De NZa constateert dat de FPC’s een risico lopen op omzetverlies bij het vervallen
van de transitieregeling. De NZa kan echter niet met zekerheid stellen dat deze resultaten
een gevolg zijn van de invoering van de DBBC-systematiek of dat zij een andere oorzaak
hebben. Om de FPC’s meer zekerheid te verschaffen en om gelegenheid te creëren om
nader onderzoek te doen naar de oorzaken van de geconstateerde effecten, beveelt de
NZa aan een aanvullende maatregel voor 2016 te treffen waarbij bij hoge uitzondering
het transitiemodel met één jaar wordt verlengd.

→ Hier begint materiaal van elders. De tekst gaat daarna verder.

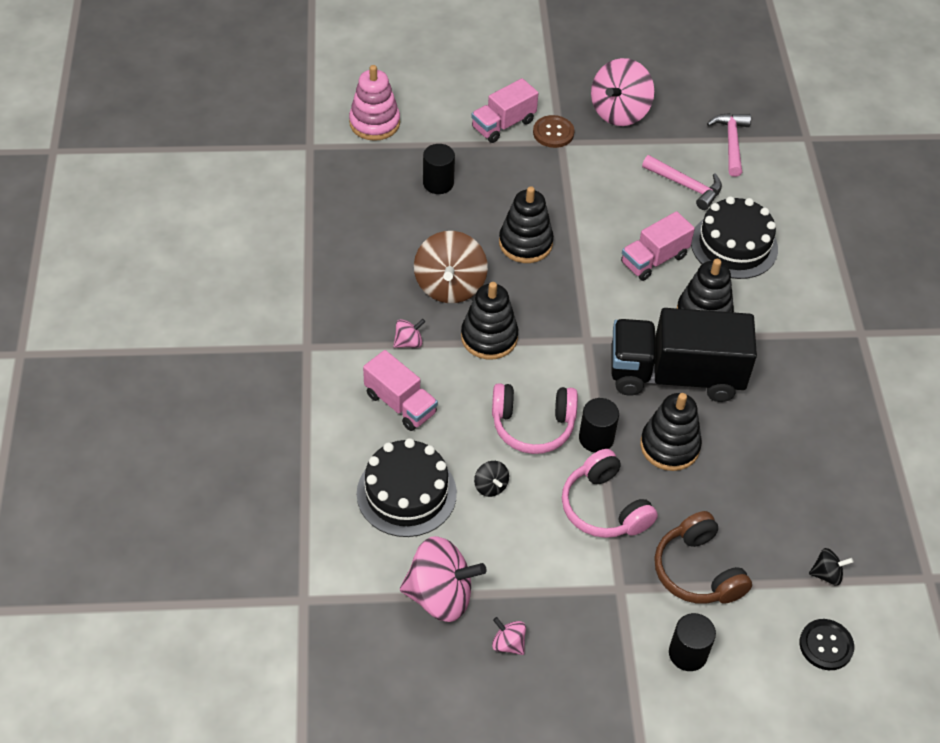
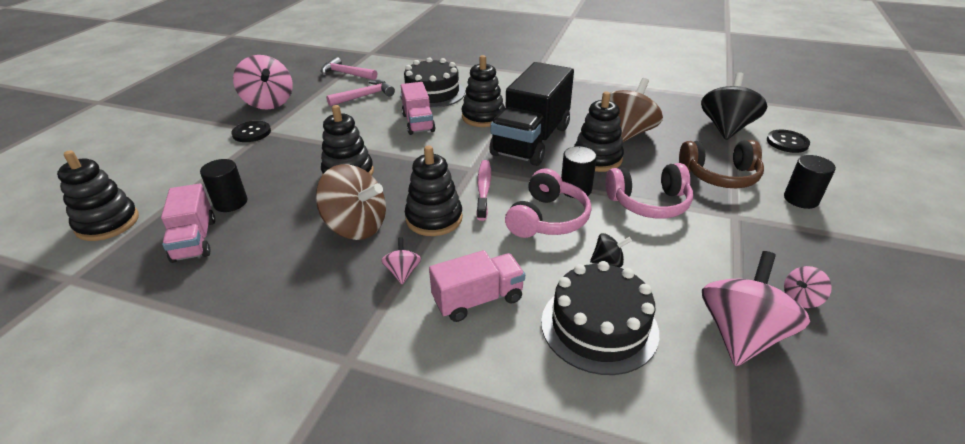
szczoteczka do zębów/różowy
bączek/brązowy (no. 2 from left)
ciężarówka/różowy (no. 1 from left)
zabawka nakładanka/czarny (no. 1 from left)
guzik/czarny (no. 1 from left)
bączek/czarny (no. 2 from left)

Een verlenging van het transitiemodel acht ik niet noodzakelijk. Wel geven de evaluatie
van de NZa en mijn eigen analyse mij aanleiding in 2016 (na afloop van het transitiemodel)
binnen het bestaande financiële kader, maatregelen te nemen om de geconstateerde verschillen
tussen beide vormen van bekostiging te mitigeren en de risico’s van de FPC’s te beperken.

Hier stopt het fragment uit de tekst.